I'm working on some between-species post-GWAS comparisons and have reached a bottleneck in my processing. Any input would be great.
A truncated version of my output looks like this:
SUB_POP SNP.NAME CHROMOSOME POSITION pVALUE region
A SNP-5.3784657. 5 16288402 7.20E-07 5:3734657:3834657
A SNP-11.26079639. 11 26551225 1.17E-06 11:266501225:266601225
A SNP-3.30115818. 3 30122780 1.66E-06 3:30072780:30172780
dput
structure(list(SUB_POP = structure(c(1L, 1L, 1L), .Label = "A", class = "factor"),
SNP.NAME = structure(c(3L, 1L, 2L), .Label = c("SNP-11.26079639.",
"SNP-3.30115818.", "SNP-5.3784657."), class = "factor"),
CHROMOSOME = c(5L, 11L, 3L), POSITION = c(16300000, 26551225,
30122780), pVALUE = c(7.2e-07, 1.17e-06, 1.66e-06), region = structure(c(3L,
1L, 2L), .Label = c("11:266501225:266601225", "3:30072780:30172780",
"5:3734657:3834657"), class = "factor")), .Names = c("SUB_POP",
"SNP.NAME", "CHROMOSOME", "POSITION", "pVALUE", "region"), class = "data.frame", row.names = c(NA,
-3L))
The 'range' column defines a region on the chromosmoe that contains genes in LD with the SNP, thus making all viable candidates. This portion of the project was completed in rice, which has quite large LD blocks.
I can query biomaRt and get these genes, but then have to match the output back to this original file for further processing. I have written this into a ddply loop but that is both painfully slow and not how (I think) biomart resources should really be used. Any idea of how I can maintain this input code and get some sort of intelligible output that I can use for processing down the line. BiomaRt and such already loaded.

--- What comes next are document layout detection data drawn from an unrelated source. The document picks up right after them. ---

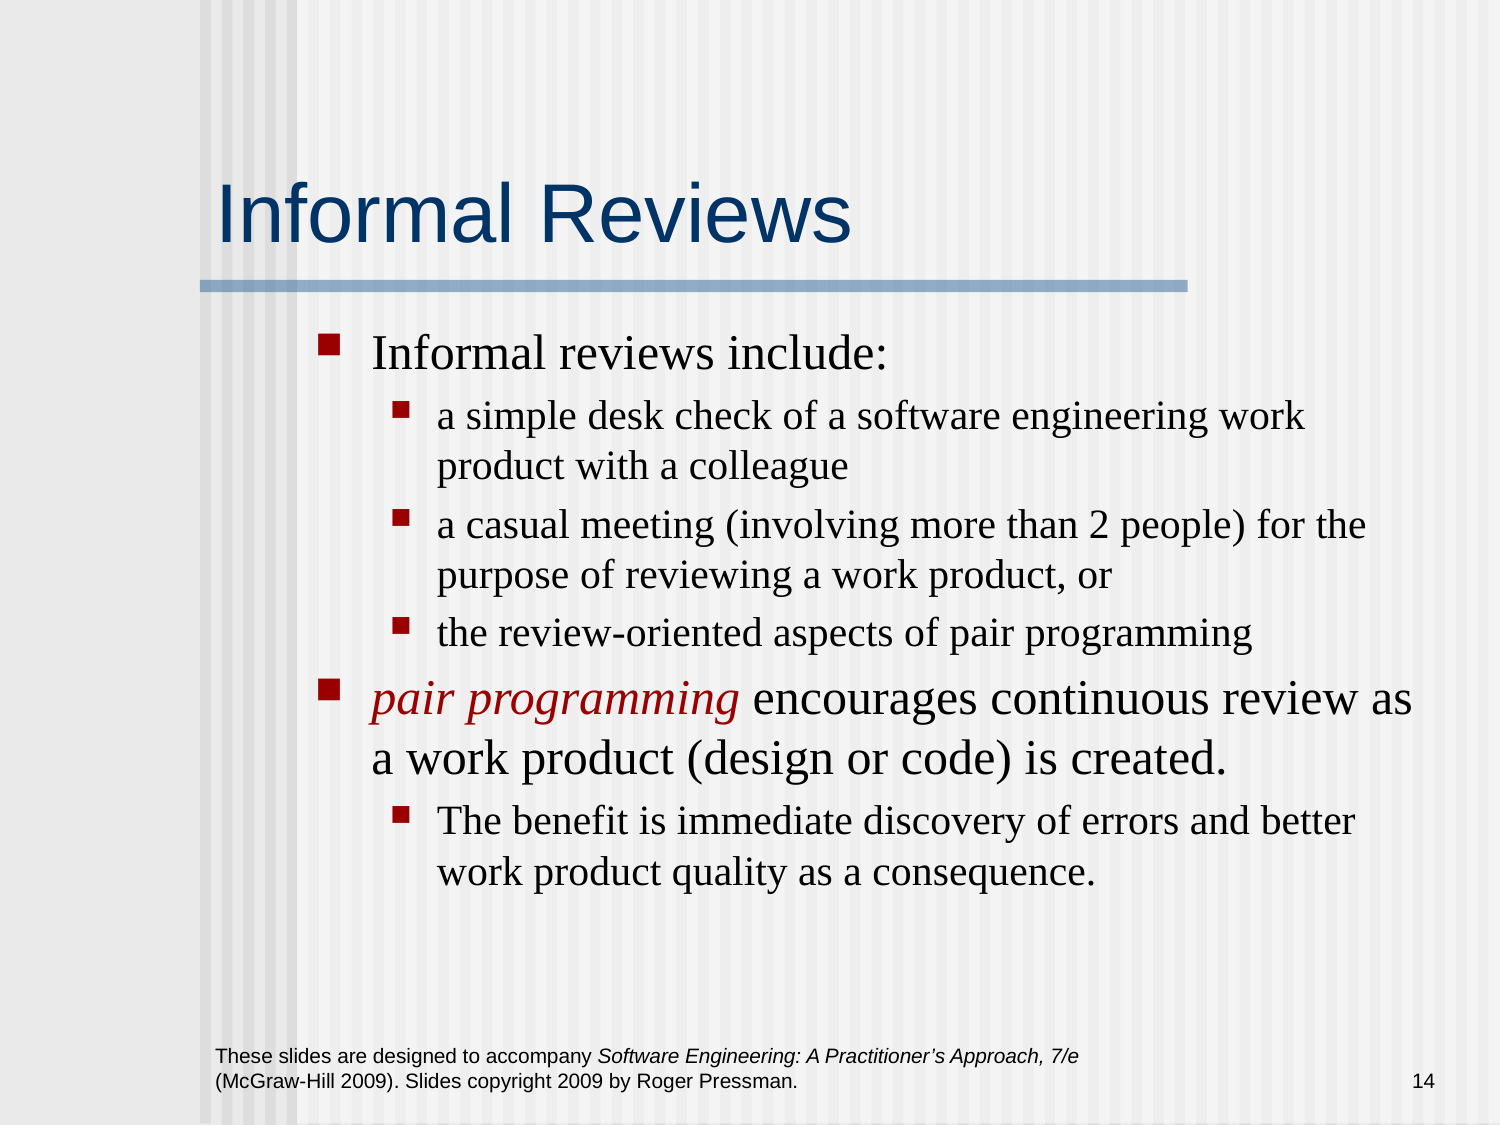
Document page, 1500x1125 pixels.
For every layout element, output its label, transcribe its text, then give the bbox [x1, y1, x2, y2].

list Informal reviews include: a simple desk check of a software engineering work product with a colleague a casual meeting (involving more than 2 people) for the purpose of reviewing a work product, or the review-oriented aspects of pair programming pair programming encourages continuous review as a work product (design or code) is created. The benefit is immediate discovery of errors and better work product quality as a consequence. [300, 312, 1438, 1000]
slide_number 14 [1237, 1024, 1451, 1101]
title Informal Reviews [200, 162, 1300, 267]
footer These slides are designed to accompany Software Engineering: A Practitioner’s Approach, 7/e (McGraw-Hill 2009). Slides copyright 2009 by Roger Pressman. [199, 1024, 1101, 1101]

rice_mart <- useMart("plants_mart_21", dataset="osativa_eg_gene")
library(plyr)
gr<-function(x){getBM(attributes=c("ensembl_gene_id","chromosome_name","start_position","end_position","strand","description"), filters=c("chromosomal_region","with_embl","biotype"),values=list(x$region,TRUE,"protein_coding"),mart=rice_mart)}
genes_rice <- ddply (sample,.(SUB_POP,SNP.NAME,POSITION,pVALUE), .progress="text", gr)
This gives me exactly what I want, which is the input df and the biomart results merged together. If I were querying by gene ID or something else, I could easily use a join function, but the region complicates this. Does anyone have experience or ideas on how to approach this?
What are you trying to do overall? ie, what are you starting with and what would you like to find out about it?